107 BE IT FURTHER RESOLVED that the Legislature and the Governor urge that
108 Congress pass, and the President sign, legislation that grants states greater flexibility under
109 federal laws and regulations related to health care and encourages states to create health reform
110 demonstration projects with the potential for replication elsewhere.
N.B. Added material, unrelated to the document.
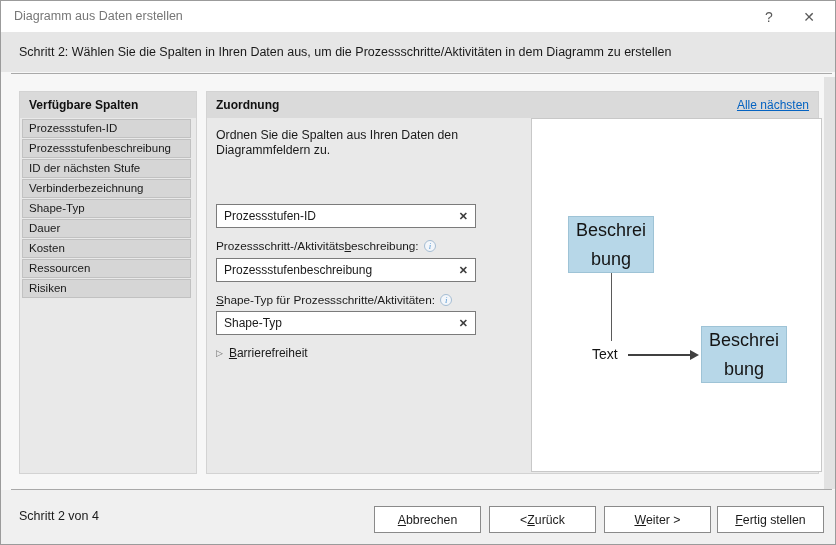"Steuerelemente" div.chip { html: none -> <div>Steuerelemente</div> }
111 BE IT FURTHER RESOLVED that the Legislature and the Governor urge that should
112 Congress pass, and the President sign, legislation that further restricts states in any manner,
113 the legislation recognize states' efforts to reform health care by grandfathering any state laws,
114 regulations, or practices intended to contain costs, improve quality, increase consumerism, or
115 otherwise implement health system reform concepts.
116 BE IT FURTHER RESOLVED that a copy of this resolution be sent to the Majority
117 Leader of the United States Senate, the Speaker of the United States House of Representatives,
118 the President of the United States, and the members of Utah's Congressional delegation.